Há mais exemplos dessa conversão, em Paris?
Já fizemos alguma dessa transformação na zona de La Défense [o distrito financeiro de Paris], que tinha um anel rodoviário que tem vindo a ser transformado com semáforos e passadeiras. Está longe de ser perfeito, mas é um primeiro passo. No centro de Paris também não há mais carros nas margens do rio Sena, onde costumavam circular 40 mil automóveis por dia. Estive envolvido no estudo de impacto dessa solução. As pessoas diziam que o trânsito ia “ficar um caos”. O meu trabalho foi dizer não, não vai. Vai haver caos durante alguns dias ou semanas, mas depois as pessoas adaptam-se à situação.

Em Montreuil também estamos a transformar uma auto-estrada numa avenida que terá espaço para a linha de eléctrico. Mas também dirijo um grupo de peritos na Rede Europeia de Áreas e Regiões Metropolitanas - Metrex e estamos a olhar para uma série de casos destas transformações. Gostaríamos de documentar um caso no Porto, a Estrada Nacional 12 [Circunvalação, via que passa por Matosinhos, Porto, Maia e Gondomar]. Não é bem uma auto-estrada, mas serve uma função mais rodoviária.

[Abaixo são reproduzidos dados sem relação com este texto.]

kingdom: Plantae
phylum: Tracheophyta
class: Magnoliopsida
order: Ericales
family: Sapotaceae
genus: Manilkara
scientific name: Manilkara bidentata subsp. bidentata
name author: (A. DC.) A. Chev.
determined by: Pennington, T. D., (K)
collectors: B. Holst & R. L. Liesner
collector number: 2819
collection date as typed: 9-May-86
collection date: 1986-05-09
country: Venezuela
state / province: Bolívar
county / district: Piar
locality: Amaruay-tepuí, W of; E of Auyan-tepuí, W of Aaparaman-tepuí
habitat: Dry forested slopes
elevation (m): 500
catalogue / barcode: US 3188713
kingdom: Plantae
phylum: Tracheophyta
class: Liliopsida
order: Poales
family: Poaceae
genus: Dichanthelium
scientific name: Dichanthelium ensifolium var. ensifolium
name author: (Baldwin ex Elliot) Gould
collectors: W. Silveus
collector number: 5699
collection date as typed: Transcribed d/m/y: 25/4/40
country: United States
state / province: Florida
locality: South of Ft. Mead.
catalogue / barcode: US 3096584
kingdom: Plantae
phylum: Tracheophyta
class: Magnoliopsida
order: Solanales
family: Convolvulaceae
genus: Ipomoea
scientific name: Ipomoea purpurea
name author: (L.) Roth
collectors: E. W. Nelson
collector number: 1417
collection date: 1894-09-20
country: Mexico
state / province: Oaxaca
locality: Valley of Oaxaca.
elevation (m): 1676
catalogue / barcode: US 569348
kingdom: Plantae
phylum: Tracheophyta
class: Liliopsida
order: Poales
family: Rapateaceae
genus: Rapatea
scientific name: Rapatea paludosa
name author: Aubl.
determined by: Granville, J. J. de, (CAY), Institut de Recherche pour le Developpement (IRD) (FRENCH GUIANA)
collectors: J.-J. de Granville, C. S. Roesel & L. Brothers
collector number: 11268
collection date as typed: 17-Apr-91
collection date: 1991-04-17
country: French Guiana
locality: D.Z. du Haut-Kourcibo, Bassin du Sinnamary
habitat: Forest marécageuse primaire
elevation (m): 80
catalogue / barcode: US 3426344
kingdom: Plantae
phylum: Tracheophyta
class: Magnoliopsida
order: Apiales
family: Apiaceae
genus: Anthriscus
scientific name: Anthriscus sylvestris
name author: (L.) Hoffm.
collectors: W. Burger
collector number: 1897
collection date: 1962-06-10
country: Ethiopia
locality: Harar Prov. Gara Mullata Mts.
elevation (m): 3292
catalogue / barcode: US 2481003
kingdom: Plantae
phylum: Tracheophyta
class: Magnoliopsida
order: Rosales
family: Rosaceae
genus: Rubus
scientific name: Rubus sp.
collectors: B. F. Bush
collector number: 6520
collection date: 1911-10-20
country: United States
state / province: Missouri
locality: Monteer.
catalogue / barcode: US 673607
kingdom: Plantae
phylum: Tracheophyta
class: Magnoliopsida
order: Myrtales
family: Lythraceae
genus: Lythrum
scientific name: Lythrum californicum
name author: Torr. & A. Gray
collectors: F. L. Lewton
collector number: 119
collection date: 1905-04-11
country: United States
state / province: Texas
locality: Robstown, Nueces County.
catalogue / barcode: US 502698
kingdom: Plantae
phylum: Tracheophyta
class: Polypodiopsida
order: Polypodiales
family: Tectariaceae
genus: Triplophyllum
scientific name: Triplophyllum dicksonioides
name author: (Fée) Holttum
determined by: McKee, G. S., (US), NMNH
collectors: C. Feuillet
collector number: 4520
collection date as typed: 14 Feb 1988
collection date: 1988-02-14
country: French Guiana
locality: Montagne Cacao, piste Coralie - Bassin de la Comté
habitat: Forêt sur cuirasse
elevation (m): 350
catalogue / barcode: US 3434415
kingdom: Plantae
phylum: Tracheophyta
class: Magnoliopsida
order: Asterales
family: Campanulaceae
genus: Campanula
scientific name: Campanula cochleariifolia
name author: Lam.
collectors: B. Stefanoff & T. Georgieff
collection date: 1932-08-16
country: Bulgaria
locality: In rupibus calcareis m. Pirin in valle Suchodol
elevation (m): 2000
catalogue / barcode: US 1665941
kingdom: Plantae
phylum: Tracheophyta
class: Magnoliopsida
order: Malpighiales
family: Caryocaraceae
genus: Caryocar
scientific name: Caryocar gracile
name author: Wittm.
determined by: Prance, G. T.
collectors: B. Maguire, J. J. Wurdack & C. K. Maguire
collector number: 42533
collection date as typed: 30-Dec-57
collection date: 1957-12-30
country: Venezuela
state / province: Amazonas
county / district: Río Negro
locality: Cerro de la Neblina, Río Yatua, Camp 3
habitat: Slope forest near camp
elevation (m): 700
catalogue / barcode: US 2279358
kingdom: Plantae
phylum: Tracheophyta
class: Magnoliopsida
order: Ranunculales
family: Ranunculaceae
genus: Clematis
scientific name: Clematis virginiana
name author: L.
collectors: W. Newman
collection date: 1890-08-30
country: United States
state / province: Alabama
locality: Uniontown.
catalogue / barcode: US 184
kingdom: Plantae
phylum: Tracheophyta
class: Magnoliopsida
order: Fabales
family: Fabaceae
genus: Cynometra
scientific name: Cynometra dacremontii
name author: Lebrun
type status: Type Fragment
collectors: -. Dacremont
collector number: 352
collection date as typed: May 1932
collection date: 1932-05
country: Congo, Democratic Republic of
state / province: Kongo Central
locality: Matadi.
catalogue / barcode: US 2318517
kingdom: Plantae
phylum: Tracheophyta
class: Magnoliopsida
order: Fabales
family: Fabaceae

Estão a estudar a Circunvalação?
Estive no Porto no último ano e Daniel Casas Valle [urbanista, um dos dinamizadores da conferência] levou-me à N12. Começámos a fazer um estudo, analisando o projecto [que a Área Metropolitana levou a cabo, mas que está há anos congelado, uma vez que a EN12 ainda não passou da administração central para as autarquias]. Provavelmente será publicado em Fevereiro.